Hi, I have image data set for facial expressions thermal image classification with five different class. I already apply some image augmentation but again the training accuracy are increasing and the val are not. And sometime both constant on 0.20%.
Hi @Imran_Ullah ,
It typically indicates an overfitting problem. Overfitting occurs when a model learns to perform well on training data but fails to generalize well to unseen data.
We need to do hyper-parameter tuning for the model to become stable on unseen data.
You can follow the below steps and check if it is working out or not:
- Increase your dataset
- Explore different augmentation techniques
- Balance your dataset
- Use regularization techniques
- Hyperparameter tuning
Meanwhile, you can explore the TensorFlow official/models github repository for various pre-trained models and checkpoints and also you can find the TensorFlow Image classification tutorial for more insightes.
And if possible, if you could give more details on your problem, such as what kind of model you are using and the size of the data.
I hope this helps.
The total thermal or infrared images is 500, and I increase the images of each class upto 2000, but again the they not generalize on unseen data.

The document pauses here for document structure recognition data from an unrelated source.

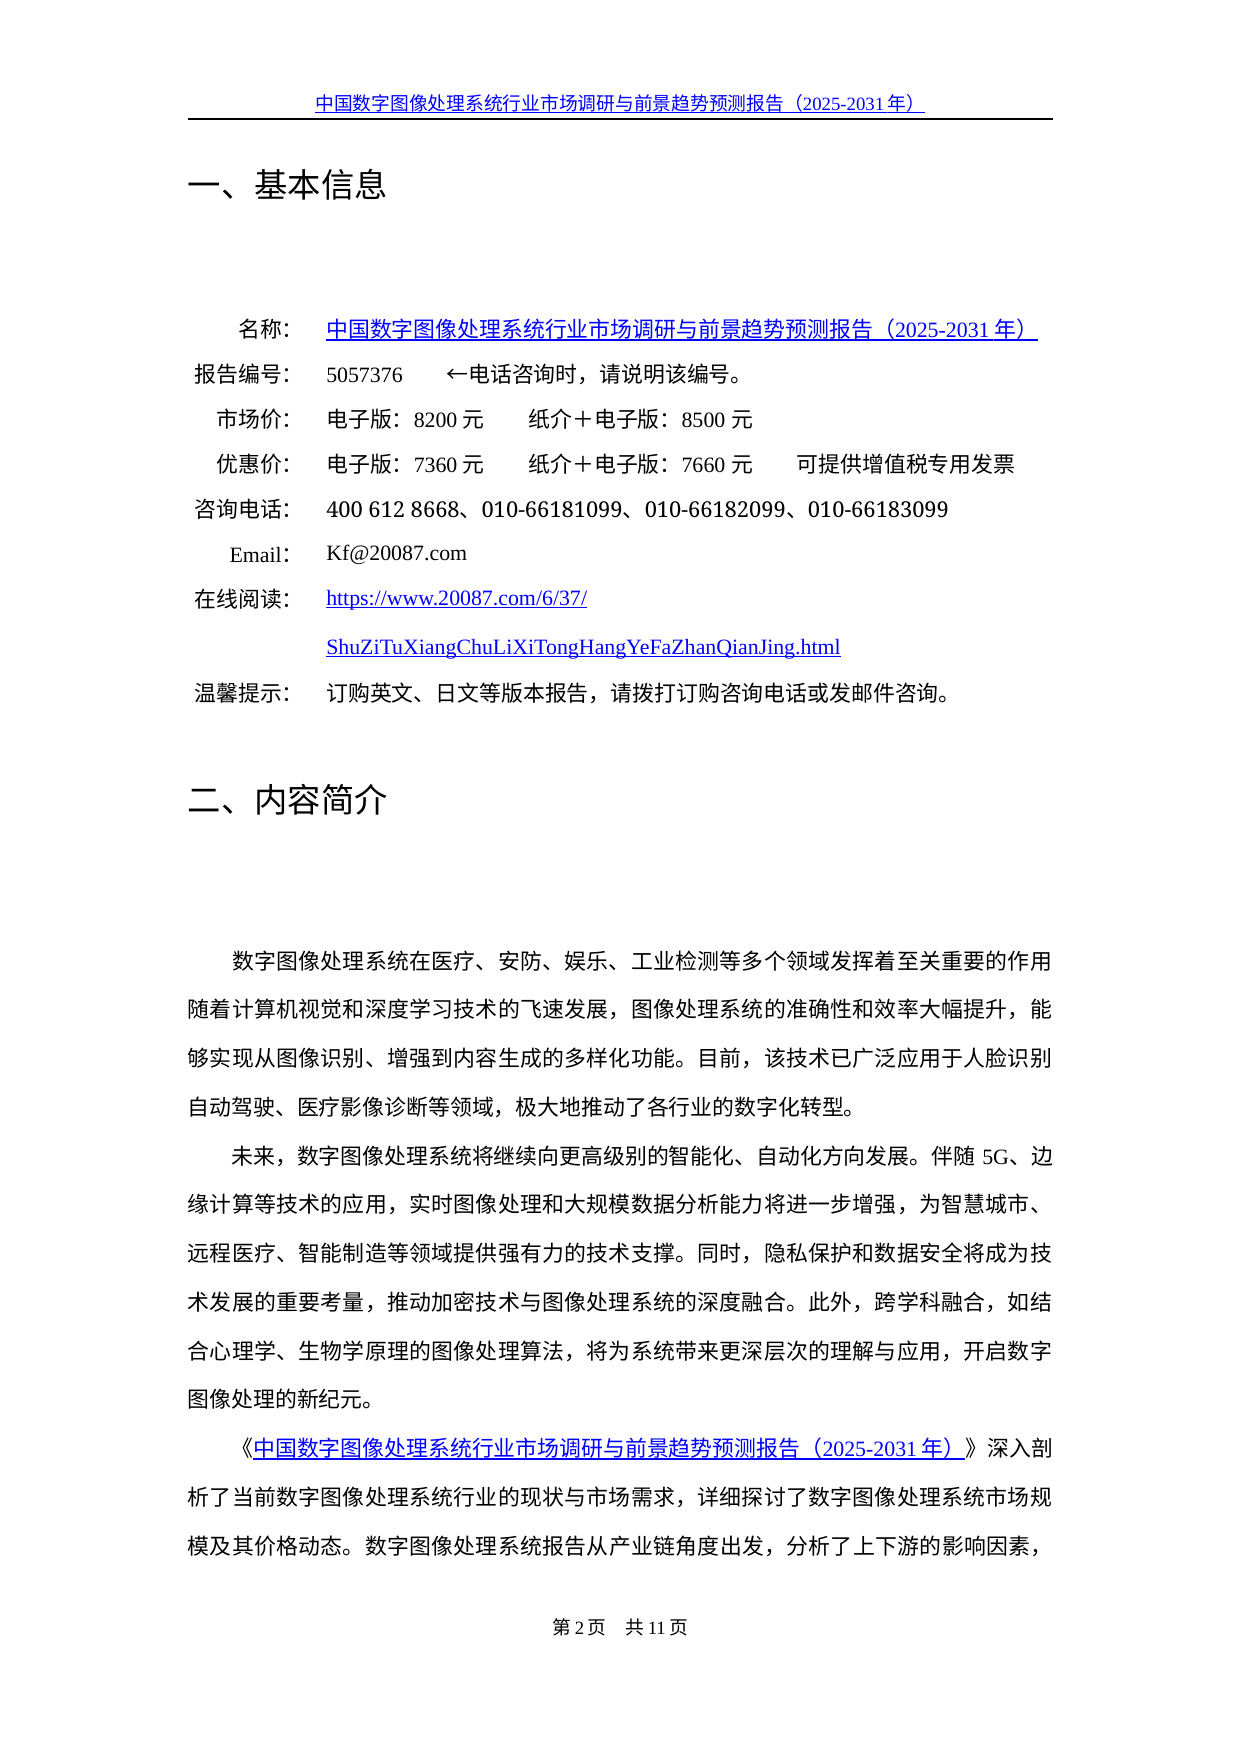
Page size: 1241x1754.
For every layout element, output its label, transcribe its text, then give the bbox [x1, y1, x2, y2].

table_cell 电子版：7360 元 纸介＋电子版：7660 元 可提供增值税专用发票 [315, 447, 1073, 492]
table_cell Kf@20087.com [315, 537, 1073, 582]
table_cell Email： [167, 537, 315, 582]
table_cell 咨询电话： [167, 492, 315, 537]
table_cell 电子版：8200 元 纸介＋电子版：8500 元 [315, 402, 1073, 447]
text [187, 943, 1053, 1561]
table_cell 在线阅读： [167, 582, 315, 675]
table_cell 订购英文、日文等版本报告，请拨打订购咨询电话或发邮件咨询。 [315, 675, 1073, 720]
table_cell 优惠价： [167, 447, 315, 492]
table_cell 报告编号： [167, 357, 315, 402]
table_header 中国数字图像处理系统行业市场调研与前景趋势预测报告（2025-2031年） [315, 312, 1073, 357]
table_cell 400 612 8668、010-66181099、010-66182099、010-66183099 [315, 492, 1073, 537]
table_cell 温馨提示： [167, 675, 315, 720]
title 一、基本信息 [187, 150, 1053, 215]
table_cell 5057376 ←电话咨询时，请说明该编号。 [315, 357, 1073, 402]
table_cell 市场价： [167, 402, 315, 447]
table_header 名称： [167, 312, 315, 357]
table_cell [315, 582, 1073, 675]
title 二、内容简介 [187, 766, 1053, 831]
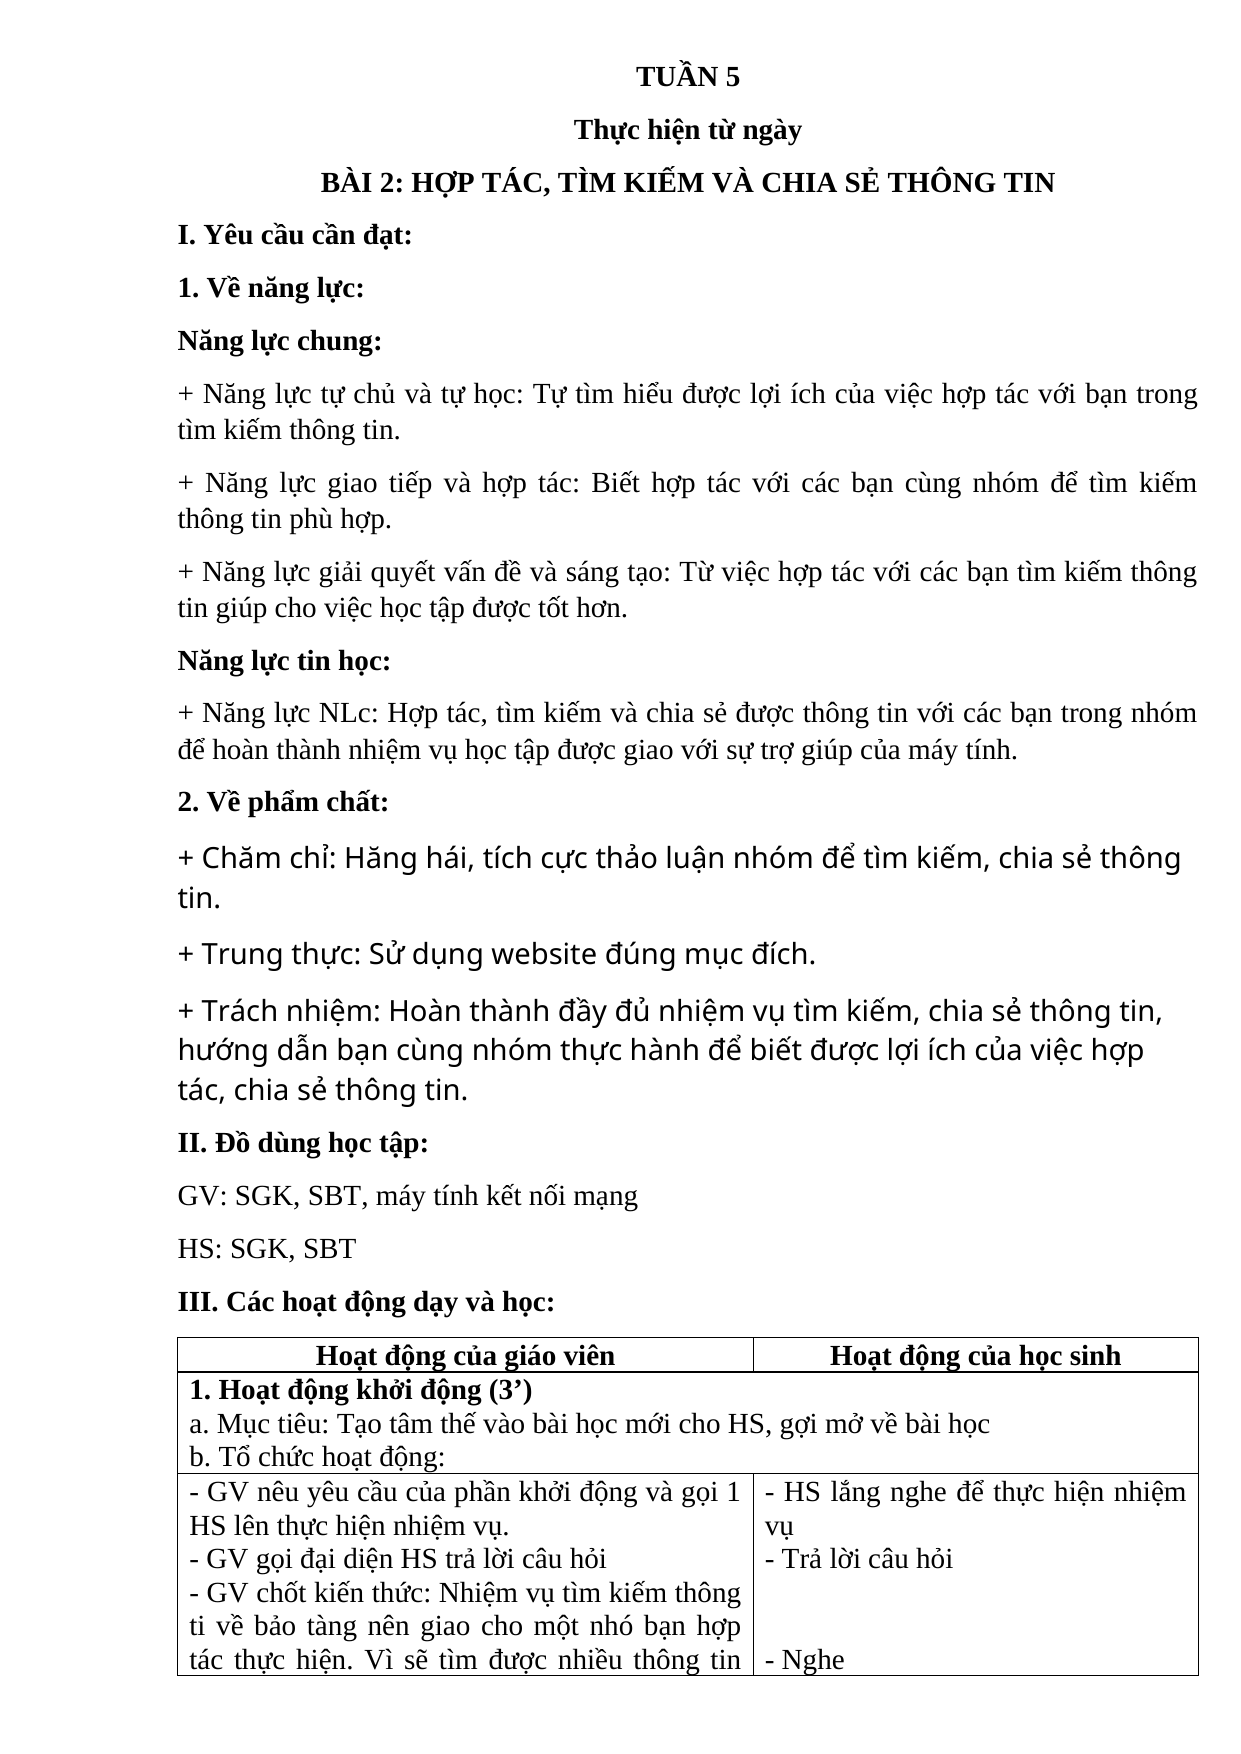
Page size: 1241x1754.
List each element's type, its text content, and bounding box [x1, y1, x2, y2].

table_header Hoạt động của giáo viên [178, 1338, 753, 1371]
text HS: SGK, SBT [177, 1231, 1199, 1265]
text + Trung thực: Sử dụng website đúng mục đích. [177, 933, 1199, 973]
text + Năng lực giải quyết vấn đề và sáng tạo: Từ việc hợp tác với các bạn tìm kiếm thông tin giúp cho việc học tập được tốt hơn. [177, 554, 1199, 623]
text + Năng lực tự chủ và tự học: Tự tìm hiểu được lợi ích của việc hợp tác với bạn trong tìm kiếm thông tin. [177, 376, 1199, 446]
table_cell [178, 1474, 753, 1675]
table_header Hoạt động của học sinh [754, 1338, 1198, 1371]
text + Chăm chỉ: Hăng hái, tích cực thảo luận nhóm để tìm kiếm, chia sẻ thông tin. [177, 837, 1199, 917]
text + Trách nhiệm: Hoàn thành đầy đủ nhiệm vụ tìm kiếm, chia sẻ thông tin, hướng dẫn bạn cùng nhóm thực hành để biết được lợi ích của việc hợp tác, chia sẻ thông tin. [177, 990, 1199, 1109]
text Thực hiện từ ngày [177, 112, 1199, 145]
text II. Đồ dùng học tập: [177, 1126, 1199, 1159]
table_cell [754, 1474, 1198, 1675]
text 1. Về năng lực: [177, 270, 1199, 304]
text TUẦN 5 [177, 59, 1199, 93]
text + Năng lực NLc: Hợp tác, tìm kiếm và chia sẻ được thông tin với các bạn trong nhóm để hoàn thành nhiệm vụ học tập được giao với sự trợ giúp của máy tính. [177, 696, 1199, 765]
text + Năng lực giao tiếp và hợp tác: Biết hợp tác với các bạn cùng nhóm để tìm kiếm thông tin phù hợp. [177, 465, 1199, 534]
text I. Yêu cầu cần đạt: [177, 217, 1199, 251]
text 2. Về phẩm chất: [177, 784, 1199, 818]
text Năng lực tin học: [177, 643, 1199, 676]
table_cell 1. Hoạt động khởi động (3’) a. Mục tiêu: Tạo tâm thế vào bài học mới cho HS, gợi mở về bài học b. Tổ chức hoạt động: [178, 1373, 1198, 1473]
text III. Các hoạt động dạy và học: [177, 1284, 1199, 1317]
text BÀI 2: HỢP TÁC, TÌM KIẾM VÀ CHIA SẺ THÔNG TIN [177, 165, 1199, 198]
text GV: SGK, SBT, máy tính kết nối mạng [177, 1178, 1199, 1212]
text Năng lực chung: [177, 323, 1199, 357]
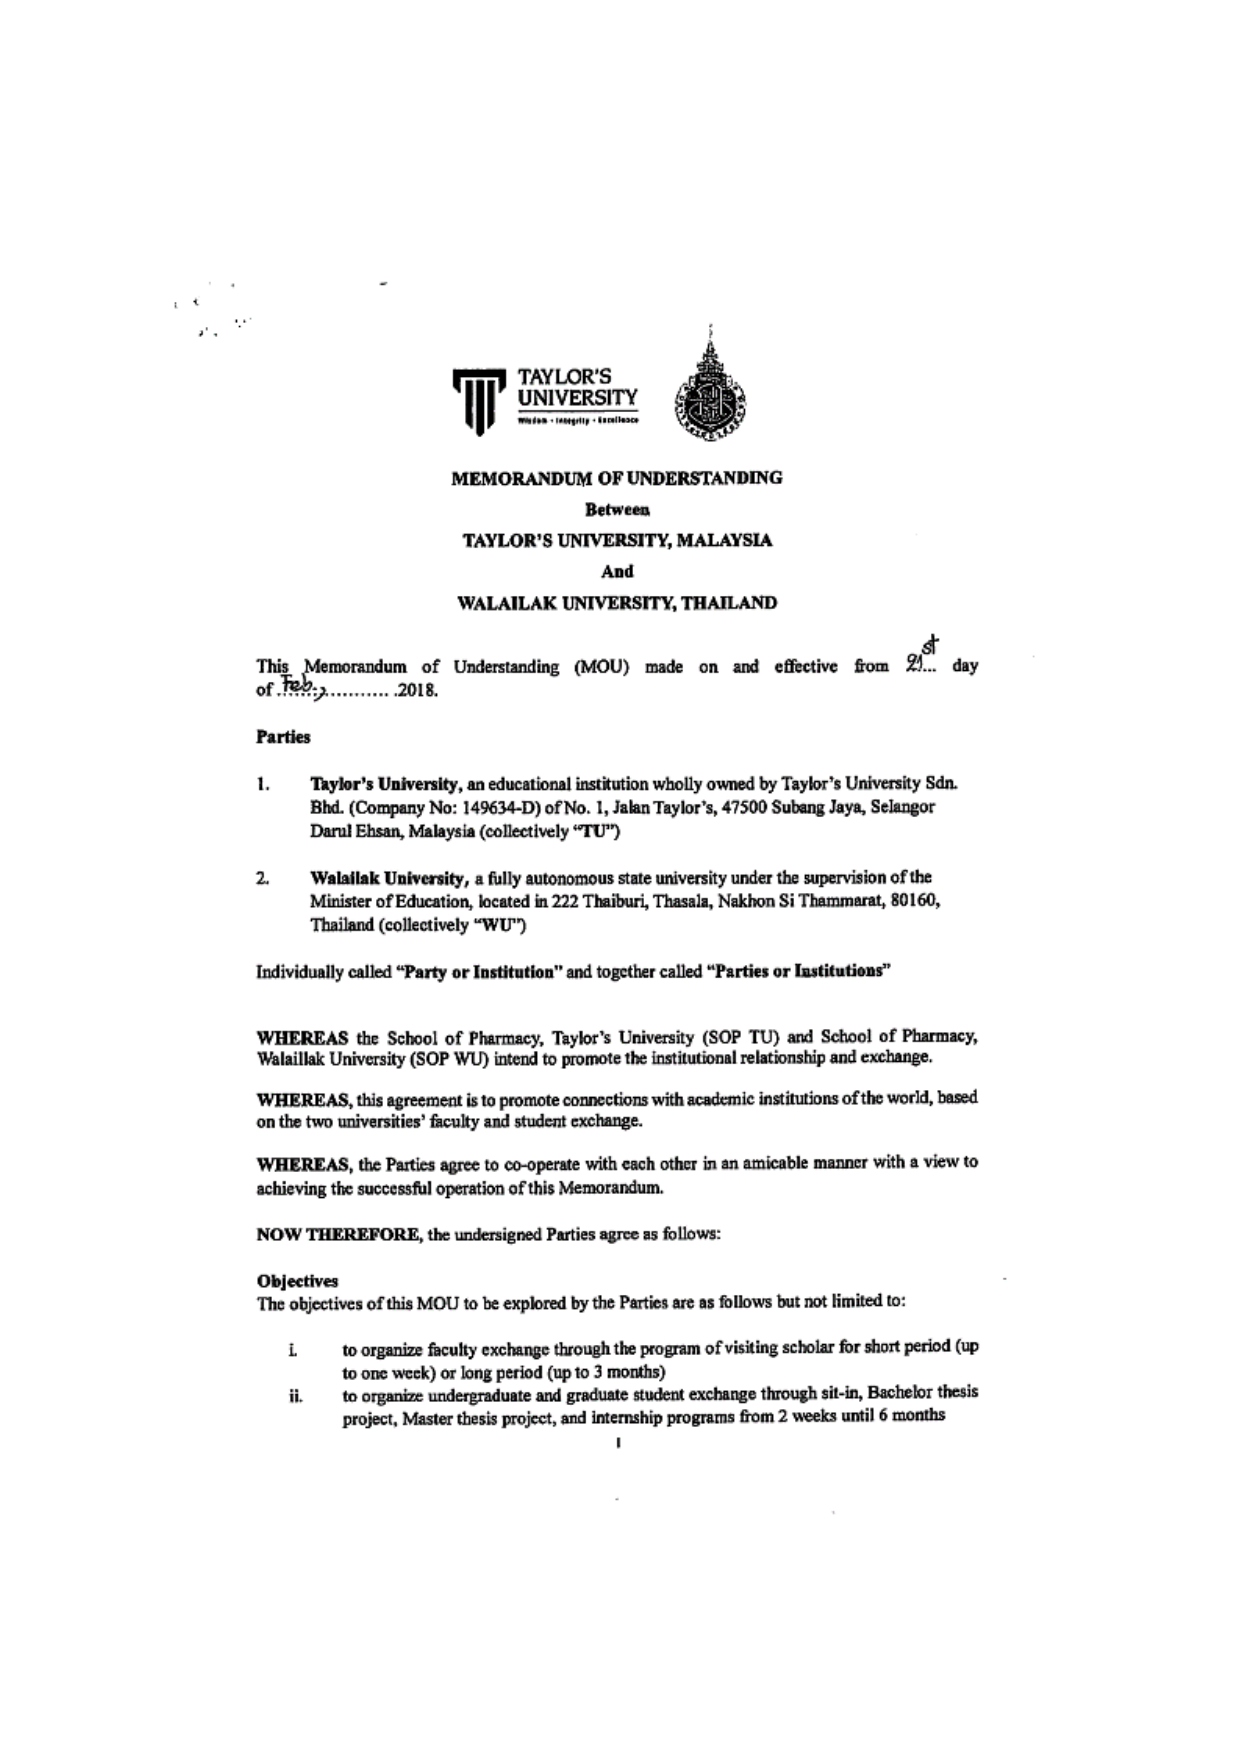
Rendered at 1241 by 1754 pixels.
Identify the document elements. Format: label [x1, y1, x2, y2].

picture [150, 240, 1091, 1577]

I use resnet50, vgg16, and other architecture.
Using the learning rate 0.0001 batch size 16,32.
So should I need to rearrange my dataset in this format.
training_data= total images 400
Test_data= total images 50
Val_data= total images 50
My previous data are look like this.
training_data= total images 401
Test_data= total images= 39
Val_data= total images 59
Hi @Imran_Ullah ,
It’s clearly showing that the reason is a lack of training data. You must provide enough data to model to find out the patterns in the data so that it will works very well on unseen data.
Thanks , but I already increase each class data upto 2000. Or should I need to try different augmentation methods.
Hi, @Laxma_Reddy_Patlolla . I increase my dataset for training 49000 and for val 2050 , now the resnet50,
Showing the training accuracy for 1 epoch is 88% and for val still 23%.
Should I need to increase the val data or do any other changes?
Whats your suggested best practices for balancing your dataset?
Let say I have classification dataset, which have 5 category, so for each category there will the same number of images. Like 2000 images will belong to sad category, and other 2000 images will belong to happy category and so on. If I am wrong so please correct me.